NEW DELHI: It’s almost voting day, and it’s two parties—the ruling Bharatiya Janata Party’s often belligerent ally Shiv Sena in Maharashtra and Haryana’s newest challenger Jannayak Janata Party—that are generating particular interest in a generally lacklustre election campaign.

Future of JJP in Haryana, Shiv Sena in Maharashtra on line in assembly polls

Dushyant Chautala. Tribune file photo



Vibha Sharma
Tribune News Service
New Delhi, October 19

It’s almost voting day, and it’s two parties—the ruling Bharatiya Janata Party’s often belligerent ally Shiv Sena in Maharashtra and Haryana’s newest challenger Jannayak Janata Party—that are generating particular interest in a generally lacklustre election campaign.  

Maharashtra and Haryana assembly elections on October 21 come five months after Lok Sabha elections, which saw the BJP’s National Democratic Alliance ride the Modi wave into power. As a general trend the party that wins the general elections repeats its performance in assembly elections that follow soon after, although Congress-Nationalist Congress Party alliance bucked this trend in 1999 when it was able to form government in Maharashtra despite an NDA alliance at the Centre.  
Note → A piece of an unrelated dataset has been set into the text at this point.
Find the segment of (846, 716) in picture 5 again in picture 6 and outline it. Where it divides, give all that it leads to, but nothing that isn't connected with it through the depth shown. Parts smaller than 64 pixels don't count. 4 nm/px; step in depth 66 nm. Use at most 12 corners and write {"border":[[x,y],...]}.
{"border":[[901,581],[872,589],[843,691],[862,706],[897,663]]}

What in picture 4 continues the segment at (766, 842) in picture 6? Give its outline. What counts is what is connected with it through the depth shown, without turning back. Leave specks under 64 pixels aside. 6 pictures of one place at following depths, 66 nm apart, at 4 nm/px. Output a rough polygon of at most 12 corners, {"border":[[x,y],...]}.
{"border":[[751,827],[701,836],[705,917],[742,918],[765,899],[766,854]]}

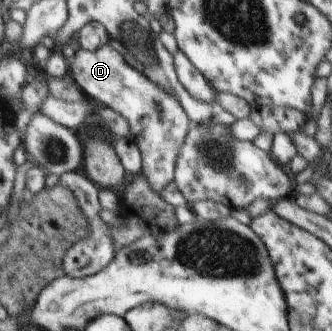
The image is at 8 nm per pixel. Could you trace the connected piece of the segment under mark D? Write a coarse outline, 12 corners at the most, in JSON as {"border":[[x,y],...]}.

Therefore, BJP leaders claim it isn’t their victory that is in question, it’s the margin. This is especially true in Haryana, which will see Dushyant Chautala’s JJP make its electoral debut. JJP is a breakaway party formed in December last year, when infighting within the first family of the Indian National Lok Dal led to Ajay Chautala and his two sons, Dushyant and Digvijay Chautala split from the parent party.

For already established parties in Haryana, this isn’t good news. Senior Congress leader Bhupinder Singh Hooda, a former chief minister of the state, calls it “vote katua”, and has already voiced fears that the JJP is likely to split votes and “hurt prospects of others and nothing else”.

Still, political observers are watching JJP’s performance—the party’s vote share in Jat strongholds of the state could decide the course for the newbie party. The party hopes to bank on the space that INLD has ceded. The Jat community constitutes more than a quarter of the state’s population, and both the Congress and the INLD bank on it. As for the BJP, while it hopes JJP’s entry into the already crowded fray vying for Jat votes would work to its advantage, it is also trying to capture votes in Jat dominated areas.  

In Maharashtra meanwhile opposition the Congress and the NCP are fighting on multiple battlefronts. The Congress is already reeling under infighting. Both Congress and the NCP have lost several important leaders to the BJP and the Sena before the elections. Additionally, the past few weeks before elections have seen another can of worms being reopened—NCP leader Praful Patel’s questioning by the Enforcement Directorate over allegations of a land deal with underworld don Dawood Ibrahim’s close aide Iqbal Mirchi.      

As for the Sena, political observers are closely watching Aaditya Thackeray’s entry into electoral politics—the first Thackeray to do so. Aaditya Thackeray, whose firebrand grandfather Bal Thackeray was the founder of the Shiv Sena and whose father is the party’s current head, will contest the elections from Worli.

The Thackeray scion’s entry into the electoral politics is significant in more than one way—it will decide not only his own fate in the elections but will also decide how relevant the Sena would be in Maharashtra’s politics and how much bargaining power it would have with the dominant ally, the BJP.  The Sena’s political base has been shrinking: it won only 63 of Maharashtra’s 288 seats in 2014—when it broke its 25-year-old alliance with the BJP—and later joined the ruling alliance as a smaller, but frequently abrasive, partner in the state government under Chief Minister Devendra Fadnavis, whose party won 122 seats.